14.
[32]
The senate then was in grief, the city wore an appearance of mourning, its
garments having been changed in accordance with the public resolution of the
senate. There was no municipal town in all Italy, no colony, no prefecture, no company of men
concerned in farming the public revenues, no guild or council,—no
public body, in short, of any kind whatever,—which had not passed
most honourable resolutions concerning my safety, when all on a sudden the
two consuls issue an edict that the senators are to return to their former
dress. What consul ever prohibited the senate from obeying its own decrees?
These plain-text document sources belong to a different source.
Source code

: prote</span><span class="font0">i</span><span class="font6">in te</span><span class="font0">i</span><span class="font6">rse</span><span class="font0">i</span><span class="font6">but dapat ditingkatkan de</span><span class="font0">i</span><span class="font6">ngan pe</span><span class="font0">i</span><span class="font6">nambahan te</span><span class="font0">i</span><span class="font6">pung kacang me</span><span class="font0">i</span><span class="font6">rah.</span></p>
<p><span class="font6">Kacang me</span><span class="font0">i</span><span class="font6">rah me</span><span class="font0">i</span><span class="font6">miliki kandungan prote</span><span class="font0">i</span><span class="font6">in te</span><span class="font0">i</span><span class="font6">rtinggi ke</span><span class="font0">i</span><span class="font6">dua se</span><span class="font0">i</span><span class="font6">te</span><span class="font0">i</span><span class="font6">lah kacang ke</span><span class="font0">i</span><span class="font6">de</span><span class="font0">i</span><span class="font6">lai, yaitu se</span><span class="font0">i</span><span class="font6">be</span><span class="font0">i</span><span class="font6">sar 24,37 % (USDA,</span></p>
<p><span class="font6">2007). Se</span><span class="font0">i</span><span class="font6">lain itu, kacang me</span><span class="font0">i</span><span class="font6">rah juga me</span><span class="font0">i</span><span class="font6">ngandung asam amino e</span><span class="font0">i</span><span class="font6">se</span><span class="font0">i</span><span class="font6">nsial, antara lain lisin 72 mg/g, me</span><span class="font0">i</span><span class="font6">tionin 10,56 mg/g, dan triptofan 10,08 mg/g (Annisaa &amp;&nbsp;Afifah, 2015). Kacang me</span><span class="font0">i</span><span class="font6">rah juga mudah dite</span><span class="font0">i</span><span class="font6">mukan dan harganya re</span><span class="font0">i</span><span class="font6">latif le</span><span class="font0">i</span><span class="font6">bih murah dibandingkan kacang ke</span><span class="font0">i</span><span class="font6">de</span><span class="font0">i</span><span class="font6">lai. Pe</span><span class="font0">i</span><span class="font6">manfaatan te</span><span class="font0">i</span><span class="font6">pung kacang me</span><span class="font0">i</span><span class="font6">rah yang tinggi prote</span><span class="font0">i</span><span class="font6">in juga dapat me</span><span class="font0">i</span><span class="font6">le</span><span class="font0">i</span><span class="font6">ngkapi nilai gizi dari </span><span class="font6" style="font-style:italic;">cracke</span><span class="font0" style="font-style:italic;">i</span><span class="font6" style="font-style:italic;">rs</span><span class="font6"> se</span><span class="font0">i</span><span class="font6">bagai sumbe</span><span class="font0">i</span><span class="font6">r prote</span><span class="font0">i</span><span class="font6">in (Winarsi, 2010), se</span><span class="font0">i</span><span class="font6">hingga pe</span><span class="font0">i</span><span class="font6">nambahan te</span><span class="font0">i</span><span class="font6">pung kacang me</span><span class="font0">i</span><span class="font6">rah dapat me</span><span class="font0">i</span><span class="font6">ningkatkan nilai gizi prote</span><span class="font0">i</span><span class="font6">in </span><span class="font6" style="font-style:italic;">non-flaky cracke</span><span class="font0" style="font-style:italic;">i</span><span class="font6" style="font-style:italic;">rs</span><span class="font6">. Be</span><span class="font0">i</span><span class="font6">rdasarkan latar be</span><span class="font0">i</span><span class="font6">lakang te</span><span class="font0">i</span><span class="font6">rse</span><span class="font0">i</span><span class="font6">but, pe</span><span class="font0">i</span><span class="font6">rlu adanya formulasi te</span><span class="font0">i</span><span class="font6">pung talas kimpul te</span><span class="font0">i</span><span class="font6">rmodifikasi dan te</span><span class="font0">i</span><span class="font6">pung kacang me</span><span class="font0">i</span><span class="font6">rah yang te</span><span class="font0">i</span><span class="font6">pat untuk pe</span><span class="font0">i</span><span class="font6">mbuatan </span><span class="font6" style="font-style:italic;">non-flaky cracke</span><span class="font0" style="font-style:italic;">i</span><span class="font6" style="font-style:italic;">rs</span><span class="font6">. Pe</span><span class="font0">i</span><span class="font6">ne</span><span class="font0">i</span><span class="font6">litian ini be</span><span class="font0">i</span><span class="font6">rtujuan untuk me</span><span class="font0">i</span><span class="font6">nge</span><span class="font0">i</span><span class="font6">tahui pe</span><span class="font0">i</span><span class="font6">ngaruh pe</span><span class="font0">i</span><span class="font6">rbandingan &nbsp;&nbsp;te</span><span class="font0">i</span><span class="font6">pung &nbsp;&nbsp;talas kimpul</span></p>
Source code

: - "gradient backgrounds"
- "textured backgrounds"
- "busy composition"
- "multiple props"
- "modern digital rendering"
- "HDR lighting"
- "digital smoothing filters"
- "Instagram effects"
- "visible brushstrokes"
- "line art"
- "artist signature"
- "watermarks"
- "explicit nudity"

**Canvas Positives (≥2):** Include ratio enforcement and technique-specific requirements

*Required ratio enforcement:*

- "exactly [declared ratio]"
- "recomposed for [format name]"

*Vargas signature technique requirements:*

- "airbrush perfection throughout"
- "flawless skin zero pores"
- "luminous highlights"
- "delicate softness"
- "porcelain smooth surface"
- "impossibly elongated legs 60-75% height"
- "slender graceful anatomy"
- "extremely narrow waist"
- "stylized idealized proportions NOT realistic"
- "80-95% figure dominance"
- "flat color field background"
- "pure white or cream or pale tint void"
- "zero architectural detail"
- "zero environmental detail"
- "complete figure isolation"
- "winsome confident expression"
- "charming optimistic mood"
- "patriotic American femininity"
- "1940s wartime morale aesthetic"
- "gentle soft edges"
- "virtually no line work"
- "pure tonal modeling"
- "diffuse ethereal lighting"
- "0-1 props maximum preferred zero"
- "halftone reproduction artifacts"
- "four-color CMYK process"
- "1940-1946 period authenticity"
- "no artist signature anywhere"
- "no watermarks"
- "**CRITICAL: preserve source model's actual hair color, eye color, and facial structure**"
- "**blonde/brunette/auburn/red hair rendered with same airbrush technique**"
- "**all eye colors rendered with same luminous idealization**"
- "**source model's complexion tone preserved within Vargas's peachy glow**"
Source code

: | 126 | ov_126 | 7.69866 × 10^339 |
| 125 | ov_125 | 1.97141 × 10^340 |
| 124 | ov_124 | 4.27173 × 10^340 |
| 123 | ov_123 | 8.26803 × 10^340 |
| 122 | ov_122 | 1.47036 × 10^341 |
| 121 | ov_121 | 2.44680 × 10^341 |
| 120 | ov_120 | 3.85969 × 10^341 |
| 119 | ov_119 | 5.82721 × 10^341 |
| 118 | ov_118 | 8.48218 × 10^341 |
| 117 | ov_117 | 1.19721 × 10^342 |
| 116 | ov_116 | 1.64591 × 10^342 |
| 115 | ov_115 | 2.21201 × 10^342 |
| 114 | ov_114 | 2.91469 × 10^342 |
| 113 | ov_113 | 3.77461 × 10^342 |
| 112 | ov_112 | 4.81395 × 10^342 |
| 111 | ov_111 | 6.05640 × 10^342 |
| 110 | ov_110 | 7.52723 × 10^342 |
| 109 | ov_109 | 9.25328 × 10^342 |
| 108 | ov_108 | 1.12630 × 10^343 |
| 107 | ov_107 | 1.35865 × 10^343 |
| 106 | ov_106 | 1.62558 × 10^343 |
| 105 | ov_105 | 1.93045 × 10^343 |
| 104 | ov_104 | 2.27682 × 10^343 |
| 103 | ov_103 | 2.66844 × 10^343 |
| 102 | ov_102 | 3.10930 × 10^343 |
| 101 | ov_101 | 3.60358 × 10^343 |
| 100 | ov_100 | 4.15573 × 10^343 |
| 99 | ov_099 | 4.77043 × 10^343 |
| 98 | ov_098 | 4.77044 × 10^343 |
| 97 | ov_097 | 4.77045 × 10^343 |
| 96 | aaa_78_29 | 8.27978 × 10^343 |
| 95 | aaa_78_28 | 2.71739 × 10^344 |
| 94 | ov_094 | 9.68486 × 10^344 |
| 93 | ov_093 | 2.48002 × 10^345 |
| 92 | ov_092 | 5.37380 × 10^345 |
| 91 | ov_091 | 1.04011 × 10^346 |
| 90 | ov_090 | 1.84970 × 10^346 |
What tyrant ever forbade men who were miserable to mourn? Is it a small
thing, O Piso,—for I will say nothing about Gabinius, that you
have deceived men to such a degree as to disregard the authority of the
senate? to despise the advice of every virtuous man? to betray
the republic? to crush a citizen of consular rank? that you must dare also
to issue an edict that men are not to mourn for a disaster affecting me, and
themselves, and the republic, and are not to show their grief by changing
their garments? Whether that change of garment was assumed as a token of
grief, or as a form of solicitation, who ever was so cruel before as to
forbid any one mourning for himself, or entreating for others?
[33]
What? Are not men accustomed of their own accord
to change their garments on the occasion of danger to their friends? Is
there no one who will change it ever for you, O Piso? will not even those
men do so whom you have appointed as your lieutenants, not only without any
resolution of the senate to authorize such a step, but even in defiance of a
vote of that body? shall, then, whoever pleases mourn for the misfortune of
a desperate man, of a traitor to the commonwealth, and shall not the senate
be allowed to mourn for the danger of a citizen, strong above all men in the
good-will of all virtuous men, who has deserved admirably well of his
country, which he has saved, especially when with his danger is combined
danger to the whole state?
Those same consuls, (if, indeed, it is proper to call those men consuls who,
every one thinks, deserve not only to be eradicated from men's memories, but
to have their names erased from the consular registers,) after the treaty
about the provinces had been ratified, being brought forward to the assembly
in the Flaminian Circus by that fury and pest of his country, amid universal
grief on the part of all of you, gave their verbal sanction and formal
decision in approval of all the things which that fellow had then uttered
against me and against the republic.